§ What is required
Reproduce the text under each of the items below line for line without any changes, and leave the pictures out of your answer.

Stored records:
=== Section Start ===
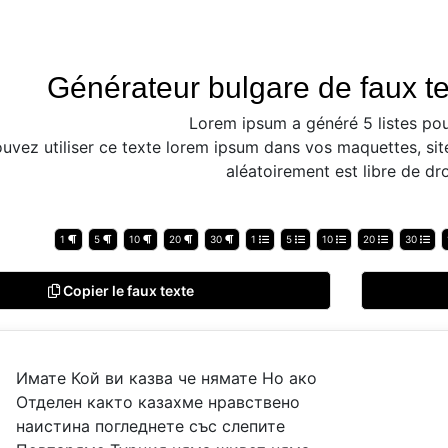
Générateur bulgare de faux te
Lorem ipsum a généré 5 listes pou
uvez utiliser ce texte lorem ipsum dans vos maquettes, sit
aléatoirement est libre de dro
1
5
10
20
30
1
5
10
20
30
Copier le faux texte
Имате Кой ви казва че нямате Но ако
Отделен както казахме нравствено
наистина погледнете със слепите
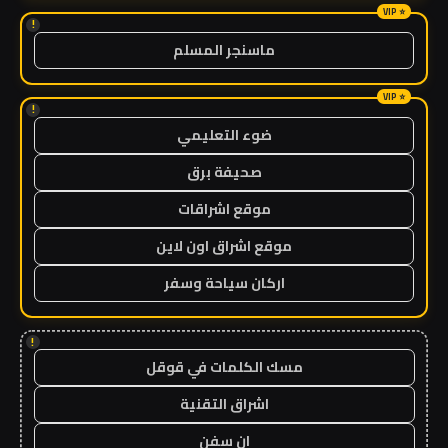
!
ماسنجر المسلم
!
ضوء التعليمي
صحيفة برق
موقع اشراقات
موقع اشراق اون لاين
اركان سياحة وسفر
!
مسك الكلمات في قوقل
اشراق التقنية
ان سفن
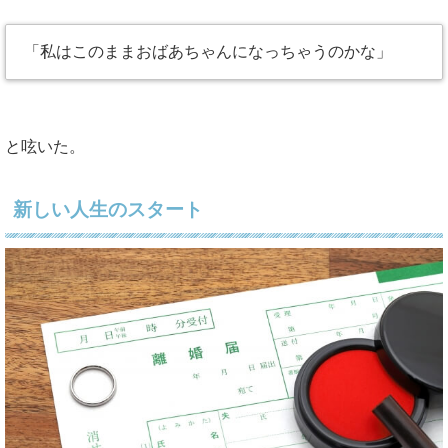
「私はこのままおばあちゃんになっちゃうのかな」
と呟いた。
新しい人生のスタート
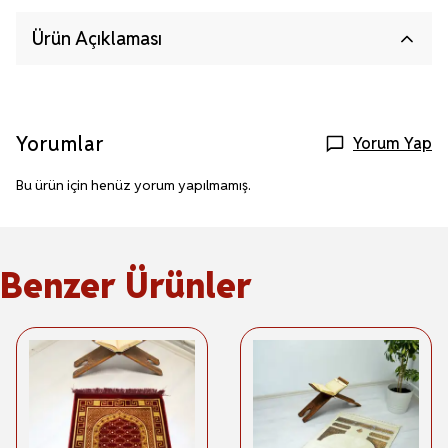
Ürün Açıklaması
Yorumlar
Yorum Yap
Bu ürün için henüz yorum yapılmamış.
Benzer Ürünler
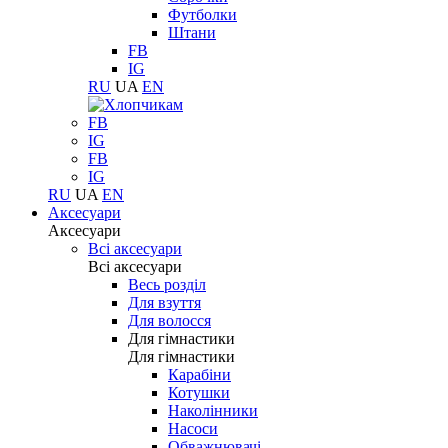
Футболки
Штани
FB
IG
RU
UA
EN
FB
IG
FB
IG
RU
UA
EN
Аксесуари
Аксесуари
Всі аксесуари
Всі аксесуари
Весь розділ
Для взуття
Для волосся
Для гімнастики
Для гімнастики
Карабіни
Котушки
Наколінники
Насоси
Обважнювачі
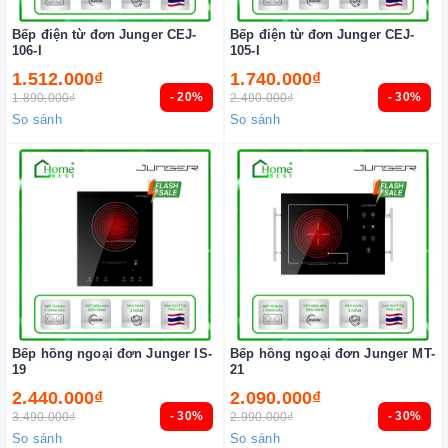
Bếp điện từ đơn Junger CEJ-
Bếp điện từ đơn Junger CEJ-
106-I
105-I
1.512.000₫
1.740.000₫
- 20%
- 30%
1.890.000₫
2.490.000₫
So sánh
So sánh
Bếp hồng ngoại đơn Junger IS-
Bếp hồng ngoại đơn Junger MT-
19
21
2.440.000₫
2.090.000₫
- 30%
- 30%
3.490.000₫
2.990.000₫
So sánh
So sánh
=== Section End ===
§ Result of this task
Générateur bulgare de faux te
Lorem ipsum a généré 5 listes pou
uvez utiliser ce texte lorem ipsum dans vos maquettes, sit
aléatoirement est libre de dro
1
5
10
20
30
1
5
10
20
30
Copier le faux texte
Имате Кой ви казва че нямате Но ако
Отделен както казахме нравствено
наистина погледнете със слепите
!
ماسنجر المسلم
!
ضوء التعليمي
صحيفة برق
موقع اشراقات
موقع اشراق اون لاين
اركان سياحة وسفر
!
مسك الكلمات في قوقل
اشراق التقنية
ان سفن
「私はこのままおばあちゃんになっちゃうのかな」
と呟いた。
新しい人生のスタート
Ürün Açıklaması
Yorumlar
Yorum Yap
Bu ürün için henüz yorum yapılmamış.
Benzer Ürünler
Футболки
Штани
FB
IG
RU
UA
EN
FB
IG
FB
IG
RU
UA
EN
Аксесуари
Аксесуари
Всі аксесуари
Всі аксесуари
Весь розділ
Для взуття
Для волосся
Для гімнастики
Для гімнастики
Карабіни
Котушки
Наколінники
Насоси
Обважнювачі
Bếp điện từ đơn Junger CEJ-
Bếp điện từ đơn Junger CEJ-
106-I
105-I
1.512.000₫
1.740.000₫
- 20%
- 30%
1.890.000₫
2.490.000₫
So sánh
So sánh
Bếp hồng ngoại đơn Junger IS-
Bếp hồng ngoại đơn Junger MT-
19
21
2.440.000₫
2.090.000₫
- 30%
- 30%
3.490.000₫
2.990.000₫
So sánh
So sánh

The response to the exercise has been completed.